START Given data
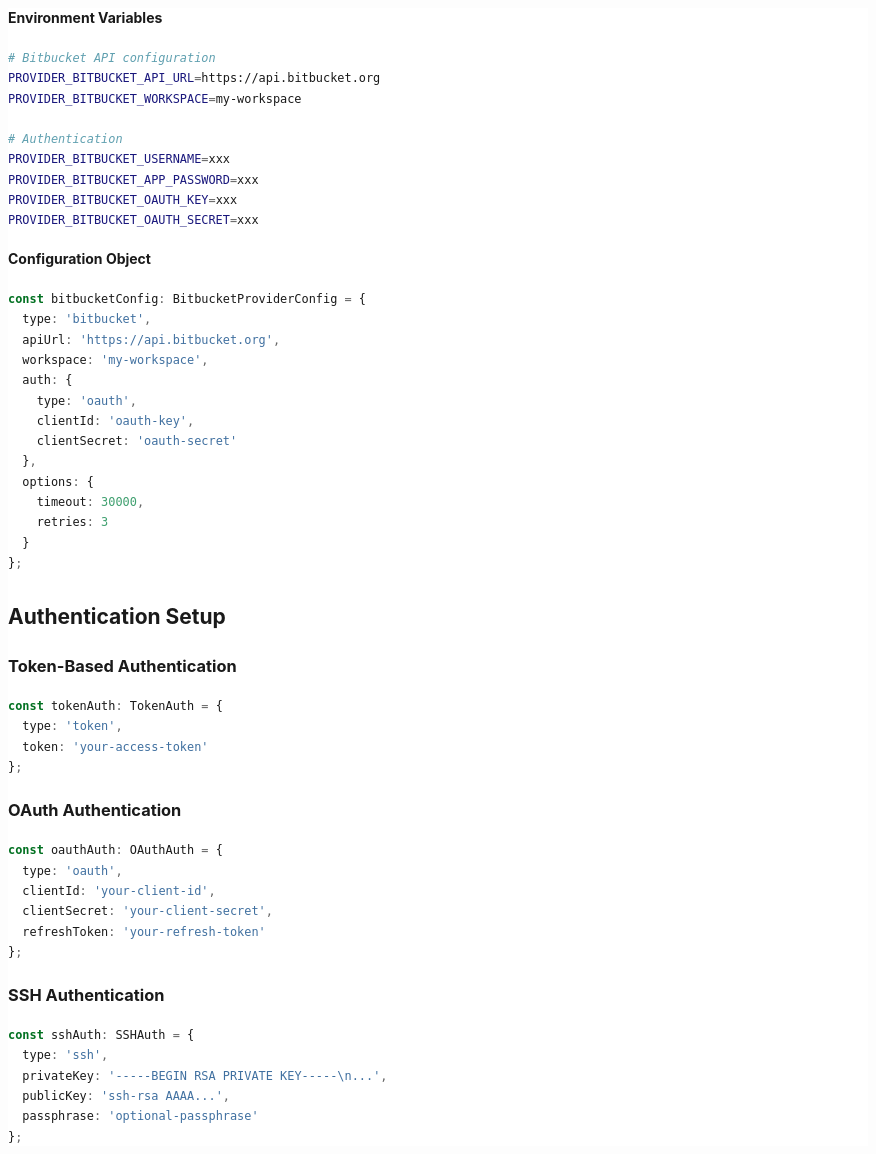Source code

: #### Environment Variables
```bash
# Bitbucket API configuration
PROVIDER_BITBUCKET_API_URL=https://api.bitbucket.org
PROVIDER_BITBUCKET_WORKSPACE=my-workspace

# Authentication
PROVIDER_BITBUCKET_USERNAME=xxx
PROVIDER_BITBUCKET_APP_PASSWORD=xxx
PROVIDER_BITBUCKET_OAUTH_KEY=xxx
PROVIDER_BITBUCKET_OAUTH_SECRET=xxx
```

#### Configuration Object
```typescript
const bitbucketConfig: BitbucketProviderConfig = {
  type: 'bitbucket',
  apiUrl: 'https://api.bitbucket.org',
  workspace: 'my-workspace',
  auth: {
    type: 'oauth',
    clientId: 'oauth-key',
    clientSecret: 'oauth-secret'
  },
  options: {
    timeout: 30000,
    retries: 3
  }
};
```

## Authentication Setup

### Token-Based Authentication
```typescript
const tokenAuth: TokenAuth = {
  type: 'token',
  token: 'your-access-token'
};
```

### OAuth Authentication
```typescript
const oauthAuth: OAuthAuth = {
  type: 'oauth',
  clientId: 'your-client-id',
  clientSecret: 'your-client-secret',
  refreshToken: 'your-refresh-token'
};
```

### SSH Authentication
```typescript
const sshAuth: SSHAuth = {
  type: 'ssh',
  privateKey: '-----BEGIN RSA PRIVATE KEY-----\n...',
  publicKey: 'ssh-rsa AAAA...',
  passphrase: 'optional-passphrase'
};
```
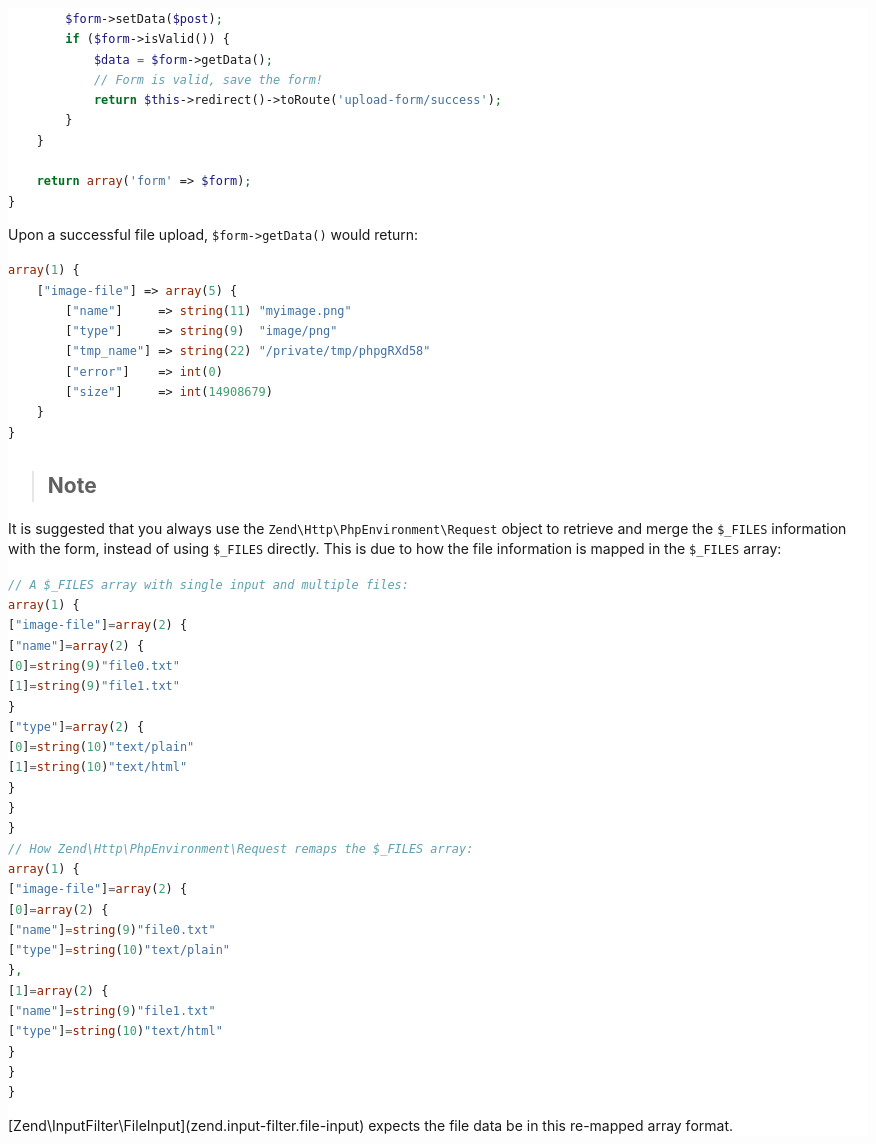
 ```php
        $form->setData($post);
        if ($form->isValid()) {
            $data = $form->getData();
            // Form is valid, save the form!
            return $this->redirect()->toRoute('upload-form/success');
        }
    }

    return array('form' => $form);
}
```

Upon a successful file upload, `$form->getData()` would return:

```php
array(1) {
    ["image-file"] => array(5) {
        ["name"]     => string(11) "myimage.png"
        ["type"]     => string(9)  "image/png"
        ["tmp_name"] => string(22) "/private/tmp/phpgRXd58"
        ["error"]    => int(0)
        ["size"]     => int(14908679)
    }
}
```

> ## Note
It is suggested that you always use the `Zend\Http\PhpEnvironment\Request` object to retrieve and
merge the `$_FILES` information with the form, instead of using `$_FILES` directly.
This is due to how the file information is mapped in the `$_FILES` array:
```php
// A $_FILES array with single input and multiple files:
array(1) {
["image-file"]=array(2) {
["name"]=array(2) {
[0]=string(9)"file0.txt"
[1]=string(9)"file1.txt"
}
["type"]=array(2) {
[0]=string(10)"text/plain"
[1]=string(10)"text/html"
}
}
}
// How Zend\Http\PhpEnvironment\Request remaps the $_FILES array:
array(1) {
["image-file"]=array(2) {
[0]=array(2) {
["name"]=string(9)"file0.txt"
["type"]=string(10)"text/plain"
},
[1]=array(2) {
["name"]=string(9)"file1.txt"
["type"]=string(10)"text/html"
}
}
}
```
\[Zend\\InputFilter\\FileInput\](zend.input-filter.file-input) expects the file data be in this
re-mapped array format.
END Given data
START Given data
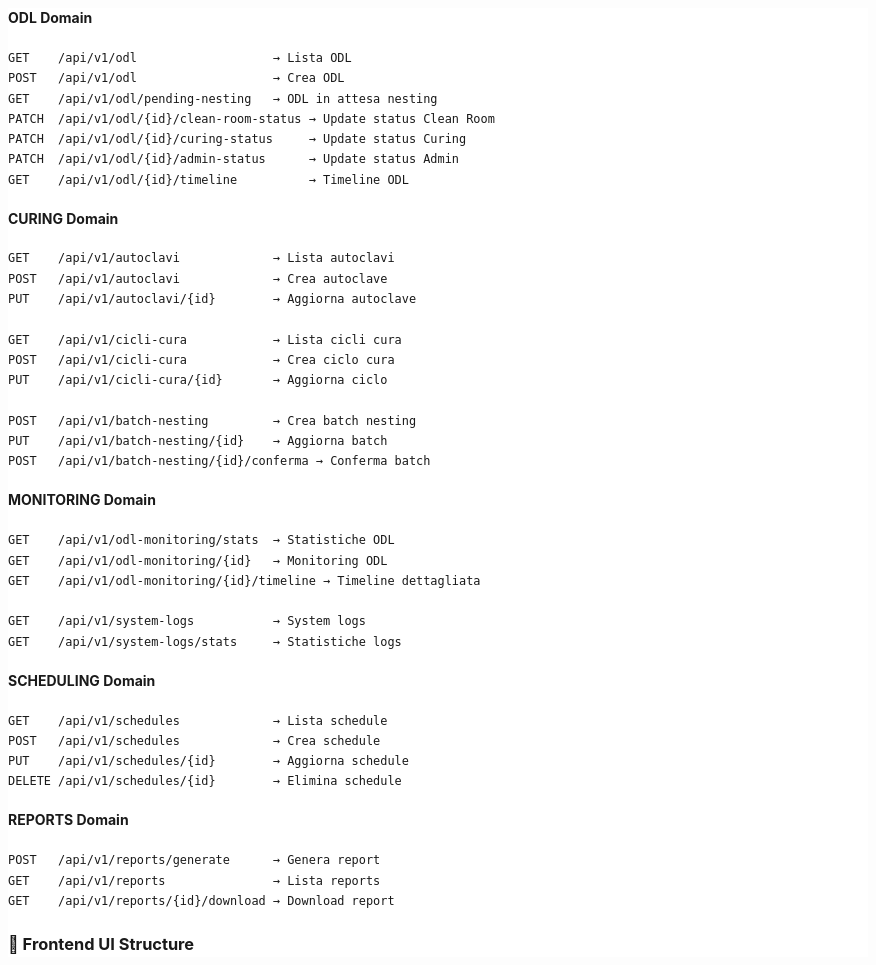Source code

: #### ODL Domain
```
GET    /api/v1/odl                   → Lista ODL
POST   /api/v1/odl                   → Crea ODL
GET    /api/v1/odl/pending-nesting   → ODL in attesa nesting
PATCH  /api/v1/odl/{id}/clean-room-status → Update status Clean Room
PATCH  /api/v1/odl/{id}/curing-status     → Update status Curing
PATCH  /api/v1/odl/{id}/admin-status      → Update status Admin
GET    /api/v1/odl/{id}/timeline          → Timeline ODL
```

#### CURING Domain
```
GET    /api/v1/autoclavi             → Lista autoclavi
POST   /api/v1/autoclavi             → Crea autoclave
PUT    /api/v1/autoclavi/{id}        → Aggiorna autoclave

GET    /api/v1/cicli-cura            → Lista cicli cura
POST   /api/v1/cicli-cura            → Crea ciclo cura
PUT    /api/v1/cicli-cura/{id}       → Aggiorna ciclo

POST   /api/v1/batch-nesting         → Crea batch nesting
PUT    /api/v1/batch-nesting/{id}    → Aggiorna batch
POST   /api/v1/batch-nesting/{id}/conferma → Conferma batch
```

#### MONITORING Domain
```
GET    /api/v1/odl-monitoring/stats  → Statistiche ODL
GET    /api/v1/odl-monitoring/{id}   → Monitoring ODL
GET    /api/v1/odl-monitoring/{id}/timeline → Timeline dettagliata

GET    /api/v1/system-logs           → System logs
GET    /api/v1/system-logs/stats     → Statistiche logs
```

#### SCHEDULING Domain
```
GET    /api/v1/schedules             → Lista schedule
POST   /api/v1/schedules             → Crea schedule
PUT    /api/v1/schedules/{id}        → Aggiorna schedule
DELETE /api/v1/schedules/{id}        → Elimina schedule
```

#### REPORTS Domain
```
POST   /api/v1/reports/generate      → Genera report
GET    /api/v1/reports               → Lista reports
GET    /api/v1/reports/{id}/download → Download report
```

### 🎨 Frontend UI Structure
END Given data
START Given data
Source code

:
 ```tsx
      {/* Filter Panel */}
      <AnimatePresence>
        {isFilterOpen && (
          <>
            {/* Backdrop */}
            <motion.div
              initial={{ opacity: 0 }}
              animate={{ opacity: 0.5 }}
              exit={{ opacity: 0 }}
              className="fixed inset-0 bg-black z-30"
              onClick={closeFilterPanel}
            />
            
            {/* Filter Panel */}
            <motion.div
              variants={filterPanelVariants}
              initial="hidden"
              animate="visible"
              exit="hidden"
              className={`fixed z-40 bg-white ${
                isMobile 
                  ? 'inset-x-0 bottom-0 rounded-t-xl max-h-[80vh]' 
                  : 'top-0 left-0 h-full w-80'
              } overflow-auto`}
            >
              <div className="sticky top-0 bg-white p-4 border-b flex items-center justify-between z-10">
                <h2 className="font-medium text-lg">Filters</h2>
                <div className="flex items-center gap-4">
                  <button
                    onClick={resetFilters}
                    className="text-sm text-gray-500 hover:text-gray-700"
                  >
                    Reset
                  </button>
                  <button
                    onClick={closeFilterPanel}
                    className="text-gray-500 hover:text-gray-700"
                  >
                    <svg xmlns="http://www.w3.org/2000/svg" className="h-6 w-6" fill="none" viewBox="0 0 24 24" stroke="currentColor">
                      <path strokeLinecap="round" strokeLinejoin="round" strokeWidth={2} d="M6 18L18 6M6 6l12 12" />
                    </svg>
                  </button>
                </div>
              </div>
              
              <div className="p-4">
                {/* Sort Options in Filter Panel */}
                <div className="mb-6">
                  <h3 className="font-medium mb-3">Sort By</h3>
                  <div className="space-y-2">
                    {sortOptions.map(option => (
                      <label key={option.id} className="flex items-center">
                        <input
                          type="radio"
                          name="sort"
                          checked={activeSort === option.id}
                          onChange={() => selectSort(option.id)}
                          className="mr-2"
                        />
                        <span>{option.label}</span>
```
END Given data
* [About this exercise]: Every line above that holds the word "Timeline" needs to be copied.

* [Completed task]:
GET    /api/v1/odl/{id}/timeline          → Timeline ODL
GET    /api/v1/odl-monitoring/{id}/timeline → Timeline dettagliata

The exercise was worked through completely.